Still, when the White Zombie debuted in 1994 at the electric drag races in Wayland’s native Portland, Oregon, it crushed the local competition. Wayland undertook a continuous improvement program anyway.
He switched to smaller Hawker aviation batteries feeding a larger Kostov electric motor through a 1,200-amp controller. The hardware provided shorter elapsed times (ETs), although the enormous torque eventually destroyed the car’s axle and ring-gear teeth. (In drag racing, elapsed time, or ET, refers to the time it takes a vehicle to travel from the starting line to the finish line.)
Upgraded with a Ford nine-inch rear axle, an aluminum driveshaft and stickier drag tires, the White Zombie started posting some impressive times in 1999, including a quarter-mile ET of 13.557 seconds. Then the motor melted its armature windings.
“Fellow EV-ers told me the motor would blow right away, that I’d never clear 15 seconds,” Wayland said.
Further revisions included two “siamesed” electric motors sharing the same output shaft, lightweight lithium batteries and stronger driveline bits that tolerated the monstrous torque. Direct drive replaced the tortured manual transmission.
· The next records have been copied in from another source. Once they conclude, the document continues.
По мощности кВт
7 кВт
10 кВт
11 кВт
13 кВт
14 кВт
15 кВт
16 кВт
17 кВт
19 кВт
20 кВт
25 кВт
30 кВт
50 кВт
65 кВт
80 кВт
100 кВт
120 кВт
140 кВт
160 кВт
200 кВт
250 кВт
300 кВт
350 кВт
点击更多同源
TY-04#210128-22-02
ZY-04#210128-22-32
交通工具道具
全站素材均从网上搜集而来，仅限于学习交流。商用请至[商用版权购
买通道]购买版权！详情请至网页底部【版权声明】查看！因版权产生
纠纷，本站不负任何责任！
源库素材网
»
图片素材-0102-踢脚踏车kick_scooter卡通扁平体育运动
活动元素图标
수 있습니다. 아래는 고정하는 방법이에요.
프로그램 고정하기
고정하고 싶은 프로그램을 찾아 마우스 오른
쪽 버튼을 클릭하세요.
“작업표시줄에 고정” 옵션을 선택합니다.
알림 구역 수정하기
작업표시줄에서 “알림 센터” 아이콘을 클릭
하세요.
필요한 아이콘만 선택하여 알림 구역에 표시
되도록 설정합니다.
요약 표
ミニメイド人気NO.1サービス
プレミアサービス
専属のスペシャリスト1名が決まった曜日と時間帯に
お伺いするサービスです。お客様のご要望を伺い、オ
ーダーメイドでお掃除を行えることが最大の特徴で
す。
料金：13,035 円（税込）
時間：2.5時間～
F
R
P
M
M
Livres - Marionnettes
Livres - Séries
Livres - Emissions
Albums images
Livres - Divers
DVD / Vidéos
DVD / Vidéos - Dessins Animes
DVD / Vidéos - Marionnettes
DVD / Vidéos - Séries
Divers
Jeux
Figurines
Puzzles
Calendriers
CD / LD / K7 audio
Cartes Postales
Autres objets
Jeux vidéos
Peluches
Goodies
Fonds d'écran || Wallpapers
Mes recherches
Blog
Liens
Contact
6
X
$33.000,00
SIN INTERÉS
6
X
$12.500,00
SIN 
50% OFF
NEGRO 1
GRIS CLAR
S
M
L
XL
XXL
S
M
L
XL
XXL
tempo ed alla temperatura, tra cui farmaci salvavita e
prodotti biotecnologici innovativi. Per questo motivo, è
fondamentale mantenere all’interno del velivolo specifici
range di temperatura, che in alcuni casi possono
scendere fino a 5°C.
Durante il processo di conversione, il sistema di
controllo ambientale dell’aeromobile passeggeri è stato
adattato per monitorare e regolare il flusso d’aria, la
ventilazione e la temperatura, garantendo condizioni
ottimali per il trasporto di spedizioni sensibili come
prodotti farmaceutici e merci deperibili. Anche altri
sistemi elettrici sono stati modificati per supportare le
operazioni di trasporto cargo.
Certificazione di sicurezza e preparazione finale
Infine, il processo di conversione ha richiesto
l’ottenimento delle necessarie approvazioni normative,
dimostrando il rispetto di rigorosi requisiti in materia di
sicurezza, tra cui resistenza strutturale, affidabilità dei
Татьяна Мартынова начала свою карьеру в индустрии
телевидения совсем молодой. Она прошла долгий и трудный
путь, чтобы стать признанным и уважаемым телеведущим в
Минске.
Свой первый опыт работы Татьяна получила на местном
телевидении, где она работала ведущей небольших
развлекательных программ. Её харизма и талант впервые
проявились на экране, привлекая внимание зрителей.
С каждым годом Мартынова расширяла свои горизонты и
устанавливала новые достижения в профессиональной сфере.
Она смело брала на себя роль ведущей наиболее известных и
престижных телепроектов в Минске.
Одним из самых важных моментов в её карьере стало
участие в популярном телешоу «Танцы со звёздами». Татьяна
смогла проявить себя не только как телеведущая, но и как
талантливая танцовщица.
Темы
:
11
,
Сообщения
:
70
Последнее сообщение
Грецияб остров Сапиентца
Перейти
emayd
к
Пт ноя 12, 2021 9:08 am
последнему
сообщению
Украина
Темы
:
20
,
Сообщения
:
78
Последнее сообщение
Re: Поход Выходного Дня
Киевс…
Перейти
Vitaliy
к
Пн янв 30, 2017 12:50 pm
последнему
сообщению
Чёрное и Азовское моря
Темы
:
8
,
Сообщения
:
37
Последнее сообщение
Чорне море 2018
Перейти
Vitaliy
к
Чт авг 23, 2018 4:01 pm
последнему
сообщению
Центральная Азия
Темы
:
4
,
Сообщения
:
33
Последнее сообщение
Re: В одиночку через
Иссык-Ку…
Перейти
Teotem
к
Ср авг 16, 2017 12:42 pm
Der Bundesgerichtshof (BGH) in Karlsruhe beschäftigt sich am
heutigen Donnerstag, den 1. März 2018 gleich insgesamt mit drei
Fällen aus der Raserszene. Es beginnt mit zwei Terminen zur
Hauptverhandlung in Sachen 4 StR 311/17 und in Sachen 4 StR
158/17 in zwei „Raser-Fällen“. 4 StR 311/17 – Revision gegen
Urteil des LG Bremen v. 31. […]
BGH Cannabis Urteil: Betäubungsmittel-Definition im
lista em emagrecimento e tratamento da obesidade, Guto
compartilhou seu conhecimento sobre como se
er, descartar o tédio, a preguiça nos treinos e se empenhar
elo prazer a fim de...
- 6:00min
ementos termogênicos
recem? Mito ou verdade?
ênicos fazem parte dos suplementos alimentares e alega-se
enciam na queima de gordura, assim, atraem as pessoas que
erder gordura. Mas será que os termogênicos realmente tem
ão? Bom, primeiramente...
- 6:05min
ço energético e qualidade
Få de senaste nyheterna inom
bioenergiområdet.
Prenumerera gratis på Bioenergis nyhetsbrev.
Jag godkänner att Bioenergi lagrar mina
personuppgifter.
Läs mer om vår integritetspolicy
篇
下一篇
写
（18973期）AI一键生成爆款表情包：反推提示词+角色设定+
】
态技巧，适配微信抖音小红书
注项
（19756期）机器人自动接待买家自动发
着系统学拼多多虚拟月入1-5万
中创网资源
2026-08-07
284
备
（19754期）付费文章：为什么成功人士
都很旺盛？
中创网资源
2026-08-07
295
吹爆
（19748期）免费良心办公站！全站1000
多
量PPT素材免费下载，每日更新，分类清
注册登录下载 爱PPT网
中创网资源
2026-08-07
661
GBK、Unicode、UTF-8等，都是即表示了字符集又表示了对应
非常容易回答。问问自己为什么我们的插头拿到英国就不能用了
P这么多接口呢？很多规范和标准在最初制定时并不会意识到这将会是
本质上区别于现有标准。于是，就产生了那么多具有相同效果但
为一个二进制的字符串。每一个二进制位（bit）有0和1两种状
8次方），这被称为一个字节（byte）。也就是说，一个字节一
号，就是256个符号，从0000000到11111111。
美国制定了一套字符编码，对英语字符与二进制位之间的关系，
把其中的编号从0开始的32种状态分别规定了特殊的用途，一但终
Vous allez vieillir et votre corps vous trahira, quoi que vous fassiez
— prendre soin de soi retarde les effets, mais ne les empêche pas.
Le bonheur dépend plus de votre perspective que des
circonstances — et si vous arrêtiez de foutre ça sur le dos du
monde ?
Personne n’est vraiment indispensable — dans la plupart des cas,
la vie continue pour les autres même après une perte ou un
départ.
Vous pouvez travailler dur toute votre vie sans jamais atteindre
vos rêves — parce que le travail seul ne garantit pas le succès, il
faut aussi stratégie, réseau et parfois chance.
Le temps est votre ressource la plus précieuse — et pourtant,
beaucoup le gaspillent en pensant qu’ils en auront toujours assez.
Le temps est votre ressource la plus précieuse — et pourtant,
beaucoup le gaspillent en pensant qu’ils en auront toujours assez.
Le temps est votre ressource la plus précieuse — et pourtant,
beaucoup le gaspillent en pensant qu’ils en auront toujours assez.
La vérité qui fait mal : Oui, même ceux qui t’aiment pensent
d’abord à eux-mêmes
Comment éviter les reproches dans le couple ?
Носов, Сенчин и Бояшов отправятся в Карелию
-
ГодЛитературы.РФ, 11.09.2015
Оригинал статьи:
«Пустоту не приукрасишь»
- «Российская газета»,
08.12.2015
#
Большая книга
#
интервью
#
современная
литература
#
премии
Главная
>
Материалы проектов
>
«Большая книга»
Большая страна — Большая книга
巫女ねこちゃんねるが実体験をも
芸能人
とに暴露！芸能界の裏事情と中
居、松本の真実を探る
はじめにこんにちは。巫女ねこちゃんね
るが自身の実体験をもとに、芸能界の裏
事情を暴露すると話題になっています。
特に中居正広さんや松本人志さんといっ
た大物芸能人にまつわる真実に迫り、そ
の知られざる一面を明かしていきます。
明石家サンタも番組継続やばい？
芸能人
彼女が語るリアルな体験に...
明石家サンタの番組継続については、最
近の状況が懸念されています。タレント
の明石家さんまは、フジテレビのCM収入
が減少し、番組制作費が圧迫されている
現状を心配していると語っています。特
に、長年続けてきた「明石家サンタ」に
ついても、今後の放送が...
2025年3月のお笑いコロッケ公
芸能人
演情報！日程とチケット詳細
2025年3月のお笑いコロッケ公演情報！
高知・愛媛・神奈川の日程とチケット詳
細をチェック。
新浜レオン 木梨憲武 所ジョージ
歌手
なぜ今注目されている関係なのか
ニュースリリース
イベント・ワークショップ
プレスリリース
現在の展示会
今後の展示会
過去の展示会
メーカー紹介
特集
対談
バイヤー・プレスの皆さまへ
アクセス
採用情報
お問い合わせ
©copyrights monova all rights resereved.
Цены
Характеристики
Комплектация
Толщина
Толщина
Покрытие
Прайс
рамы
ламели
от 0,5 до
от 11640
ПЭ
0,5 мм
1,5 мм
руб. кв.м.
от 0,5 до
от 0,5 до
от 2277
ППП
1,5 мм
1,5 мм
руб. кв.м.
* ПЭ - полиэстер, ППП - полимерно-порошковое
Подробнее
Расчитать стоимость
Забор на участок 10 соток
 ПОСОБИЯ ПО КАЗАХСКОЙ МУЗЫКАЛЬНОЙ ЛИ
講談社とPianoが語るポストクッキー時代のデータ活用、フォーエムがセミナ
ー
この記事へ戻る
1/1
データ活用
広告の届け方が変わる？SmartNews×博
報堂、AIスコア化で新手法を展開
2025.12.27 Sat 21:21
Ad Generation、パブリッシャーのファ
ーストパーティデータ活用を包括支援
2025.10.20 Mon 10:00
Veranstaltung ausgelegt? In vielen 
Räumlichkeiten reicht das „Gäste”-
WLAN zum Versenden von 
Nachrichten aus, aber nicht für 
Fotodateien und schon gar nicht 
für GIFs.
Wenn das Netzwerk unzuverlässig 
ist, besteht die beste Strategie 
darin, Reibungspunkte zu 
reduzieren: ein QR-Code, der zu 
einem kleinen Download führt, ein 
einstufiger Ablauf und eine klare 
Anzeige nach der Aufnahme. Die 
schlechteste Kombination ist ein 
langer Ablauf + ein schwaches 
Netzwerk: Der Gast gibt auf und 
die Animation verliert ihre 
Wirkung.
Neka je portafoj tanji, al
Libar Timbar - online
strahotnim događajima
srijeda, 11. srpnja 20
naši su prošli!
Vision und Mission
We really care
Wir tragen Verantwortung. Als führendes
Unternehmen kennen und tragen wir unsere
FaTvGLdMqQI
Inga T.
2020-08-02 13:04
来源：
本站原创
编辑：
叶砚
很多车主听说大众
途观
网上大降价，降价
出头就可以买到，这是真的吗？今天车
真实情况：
Crowds came to hear the Zombie’s angry power-drill whine.
A record-setting 11.446-second run in 2007 got Wayland kicked off the Portland raceway for being too quick.
“It was a badge of honour,” Wayland laughed. His Datsun was barred until it met the safety requirements for a sub-11.5-second car, including a full roll bar for the car and fire suit for the driver.
The 538-hp White Zombie would go on to set its best ET in 2010 with a time of 10.258 seconds at 123.79 mph, an eye-popping result for a homebuilt dragster, and a street-legal vehicle at that.
Having proven electric power can be a phenomenal motive force, Wayland turned his attention to the problem of EV range.
He converted a 2000 Honda Insight hybrid into an electric car by incorporating General Motors’ AC induction motor (taken from GM’s ill-fated EV1, which is featured in the documentary “Who Killed the Electric Car?”) boosted to 200 hp and fed by a 71.6 kWh battery pack to yield 600 km of range.
“It’s our vision of what GM could’ve done and what Honda should’ve done,” Wayland said of the technology he harnessed to make his “EV2” a remarkable demonstration project.
It’s all the more impressive considering Wayland is self-taught with no formal training in engineering or electrics. He chronicled his struggles working on the Datsun conversion on the internet so others could learn from his mistakes.
He counts among his acquaintances former GM engineer and EV1 developer Alan Cocconi; Tesla Motors co-founder Jeffrey Straubel; and Mate Rimac, the Croatian entrepreneur, who credits Wayland for inspiring him to build the electric supercar that bears Rimac’s name.
“There was no literature about conversions,” Rimac noted last year. “Wayland was documenting his project so meticulously, sharing everything he learned building the White Zombie.”
Also following Wayland’s adventures: Casey Mynott, a former auto instructor whose class at Delta Secondary School in British Columbia built an EV dragster from an old Toyota pickup that packed 400 volts, enough to power it towards a 12-second ET — setting the first record for a Canadian electric dragster in 2011.
Wayland likes to emphasize his Canadian connections.
“I was sponsored by Dow Kokam and the lithium cells came to me through Corvus Energy in Richmond, B.C., which supplied batteries for hybrid-powered tugboats.”
Today, the White Zombie graces the driveway of Wayland’s suburban Portland home and is still used for (lightning quick) grocery runs.
Wayland recognizes his Datsun EV enlightened many about the potential of electric propulsion, and his venture is a testament to the adage that racing improves the breed.
“The White Zombie has been quite an ambassador for electric vehicles,” Wayland noted. “It was not only the inspiration for neat technical projects, but also brought like-minded people together on this journey.”